Like a home bankruptcy, if that process failed the property would likely go up for sale, with that money going to pay back bondholders. The difference between the sales price and the outstanding bond debt would be a loss for investors who purchased the bonds. 

There would be no obligation for the county to use tax money to pay off the bonds or the difference between the sale of the property and the remaining debt.

As to whether that would affect Otero County’s credit rating, “The short answer is not directly,” White said.

If the county decided to take out general obligation bonds paid for with taxes to purchase the facility, that could have an impact on its credit rating, he said. The loss of income from the facility could also play a role, although revenue is only one of the factors, along with county management, outstanding pension obligations and the overall tax base, that go into credit ratings.

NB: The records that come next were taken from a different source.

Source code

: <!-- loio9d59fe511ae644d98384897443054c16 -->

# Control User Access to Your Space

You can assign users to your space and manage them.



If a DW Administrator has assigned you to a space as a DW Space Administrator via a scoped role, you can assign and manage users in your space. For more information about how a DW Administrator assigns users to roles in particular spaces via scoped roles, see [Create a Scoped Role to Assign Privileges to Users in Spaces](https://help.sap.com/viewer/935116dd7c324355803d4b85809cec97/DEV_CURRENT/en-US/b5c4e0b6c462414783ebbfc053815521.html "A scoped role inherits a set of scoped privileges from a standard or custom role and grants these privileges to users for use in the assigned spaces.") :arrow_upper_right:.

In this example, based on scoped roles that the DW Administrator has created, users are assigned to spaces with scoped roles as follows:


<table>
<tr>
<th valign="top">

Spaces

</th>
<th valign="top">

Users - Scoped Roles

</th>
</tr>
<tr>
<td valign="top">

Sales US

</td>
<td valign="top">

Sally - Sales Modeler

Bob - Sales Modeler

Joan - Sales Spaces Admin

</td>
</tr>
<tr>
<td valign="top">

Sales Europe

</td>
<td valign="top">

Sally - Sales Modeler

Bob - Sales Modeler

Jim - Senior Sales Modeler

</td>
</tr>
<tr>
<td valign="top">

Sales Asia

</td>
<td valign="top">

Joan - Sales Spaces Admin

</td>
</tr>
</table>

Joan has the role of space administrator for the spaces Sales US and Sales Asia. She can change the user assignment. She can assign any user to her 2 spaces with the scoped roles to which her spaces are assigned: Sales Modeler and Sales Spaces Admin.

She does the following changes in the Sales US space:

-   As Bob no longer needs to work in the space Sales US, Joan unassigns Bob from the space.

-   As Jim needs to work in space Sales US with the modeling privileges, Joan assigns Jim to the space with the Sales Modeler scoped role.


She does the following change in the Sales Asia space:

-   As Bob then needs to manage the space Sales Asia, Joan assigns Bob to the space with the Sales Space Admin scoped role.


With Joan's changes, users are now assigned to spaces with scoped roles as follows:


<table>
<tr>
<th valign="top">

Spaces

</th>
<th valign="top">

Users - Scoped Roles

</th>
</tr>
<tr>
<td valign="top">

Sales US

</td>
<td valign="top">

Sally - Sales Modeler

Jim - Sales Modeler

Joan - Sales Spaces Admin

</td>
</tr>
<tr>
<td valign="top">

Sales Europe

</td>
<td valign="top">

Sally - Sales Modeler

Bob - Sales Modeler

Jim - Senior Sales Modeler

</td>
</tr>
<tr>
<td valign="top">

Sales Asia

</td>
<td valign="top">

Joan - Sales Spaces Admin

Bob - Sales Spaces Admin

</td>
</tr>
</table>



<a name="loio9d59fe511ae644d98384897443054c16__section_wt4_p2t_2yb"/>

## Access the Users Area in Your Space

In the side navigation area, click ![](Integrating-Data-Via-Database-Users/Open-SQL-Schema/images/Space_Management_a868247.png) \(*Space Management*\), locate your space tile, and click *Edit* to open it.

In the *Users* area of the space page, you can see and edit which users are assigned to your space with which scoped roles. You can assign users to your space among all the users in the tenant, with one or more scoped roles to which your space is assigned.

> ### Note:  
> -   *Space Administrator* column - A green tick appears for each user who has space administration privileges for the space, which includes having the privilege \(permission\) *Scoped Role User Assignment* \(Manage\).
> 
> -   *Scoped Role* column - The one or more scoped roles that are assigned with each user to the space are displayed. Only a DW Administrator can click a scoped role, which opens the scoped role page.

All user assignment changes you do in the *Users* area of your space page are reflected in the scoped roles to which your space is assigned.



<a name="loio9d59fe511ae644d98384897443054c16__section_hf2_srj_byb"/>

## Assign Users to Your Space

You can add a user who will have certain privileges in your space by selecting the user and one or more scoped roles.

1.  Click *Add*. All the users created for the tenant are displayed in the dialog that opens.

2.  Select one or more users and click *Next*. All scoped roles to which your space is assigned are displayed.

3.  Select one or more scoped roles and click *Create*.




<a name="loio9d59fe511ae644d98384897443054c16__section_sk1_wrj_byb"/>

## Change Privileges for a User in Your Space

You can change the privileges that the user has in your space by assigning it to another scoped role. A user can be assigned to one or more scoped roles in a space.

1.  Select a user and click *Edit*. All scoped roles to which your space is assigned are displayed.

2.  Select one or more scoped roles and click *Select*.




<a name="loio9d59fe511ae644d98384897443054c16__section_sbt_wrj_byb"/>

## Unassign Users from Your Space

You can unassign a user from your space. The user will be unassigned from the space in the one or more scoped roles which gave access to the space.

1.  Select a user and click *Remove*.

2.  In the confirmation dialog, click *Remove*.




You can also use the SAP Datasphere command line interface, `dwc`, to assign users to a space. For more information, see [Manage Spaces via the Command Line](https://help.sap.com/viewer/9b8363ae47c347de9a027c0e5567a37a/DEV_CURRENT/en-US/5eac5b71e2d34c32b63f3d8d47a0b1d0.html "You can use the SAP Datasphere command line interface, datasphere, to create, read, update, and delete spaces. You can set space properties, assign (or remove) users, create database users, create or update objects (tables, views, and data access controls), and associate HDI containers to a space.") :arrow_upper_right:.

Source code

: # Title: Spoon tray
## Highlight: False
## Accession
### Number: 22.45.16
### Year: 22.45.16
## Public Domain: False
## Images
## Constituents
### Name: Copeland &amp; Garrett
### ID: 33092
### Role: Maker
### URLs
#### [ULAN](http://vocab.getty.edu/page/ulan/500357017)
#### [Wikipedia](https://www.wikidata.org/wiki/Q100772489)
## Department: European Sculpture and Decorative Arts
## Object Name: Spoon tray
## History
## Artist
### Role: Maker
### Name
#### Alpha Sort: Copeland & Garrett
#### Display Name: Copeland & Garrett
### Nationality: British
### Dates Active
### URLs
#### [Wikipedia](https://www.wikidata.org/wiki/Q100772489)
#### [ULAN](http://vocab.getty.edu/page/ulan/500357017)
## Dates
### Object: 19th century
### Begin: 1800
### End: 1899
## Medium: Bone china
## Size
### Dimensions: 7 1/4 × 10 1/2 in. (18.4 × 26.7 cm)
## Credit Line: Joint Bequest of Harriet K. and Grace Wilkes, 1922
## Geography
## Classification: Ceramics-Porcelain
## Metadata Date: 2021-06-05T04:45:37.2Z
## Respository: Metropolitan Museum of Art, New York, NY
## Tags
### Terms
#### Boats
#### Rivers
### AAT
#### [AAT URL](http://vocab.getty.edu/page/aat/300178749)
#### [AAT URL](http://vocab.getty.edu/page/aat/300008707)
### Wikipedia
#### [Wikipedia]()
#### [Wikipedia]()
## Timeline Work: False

“The real reason they want to keep it open is so they can continue making money, regardless of the human costs that result.”

Since fiscal year 2018, Otero County has received almost $1.3 million in revenue from OCPC, less than the nearly $2.3 million it has made from the prison facility also managed by MTC, according to county budget documents. Last fiscal year, OCPC brought in $457,730 to the county, roughly 3 percent of its total revenues. 

“Otero County actively sought out a way to profit off of human misery and succeeded in making over a million a year,” said Katie Hoeppner, communications director at the ACLU of New Mexico. “The real reason they want to keep it open is so they can continue making money, regardless of the human costs that result.”

Kristin Greer Love, a Central New Mexico Community College teacher and policy attorney who has worked on ICE detention in the state, pointed out that the facility could actually be a financial liability for the county.

“If they had one lawsuit, that could totally wipe away years from financial gains from this horrible, cruel detention center,” Greer Love, who previously worked at the ACLU of New Mexico, said.

At the same time, she said, the jobs created by ICE detention centers tend to be difficult, unattractive and low-paying. 

“It seems to me (Otero) could invest in something else,” she said, “that would be better for everyone.”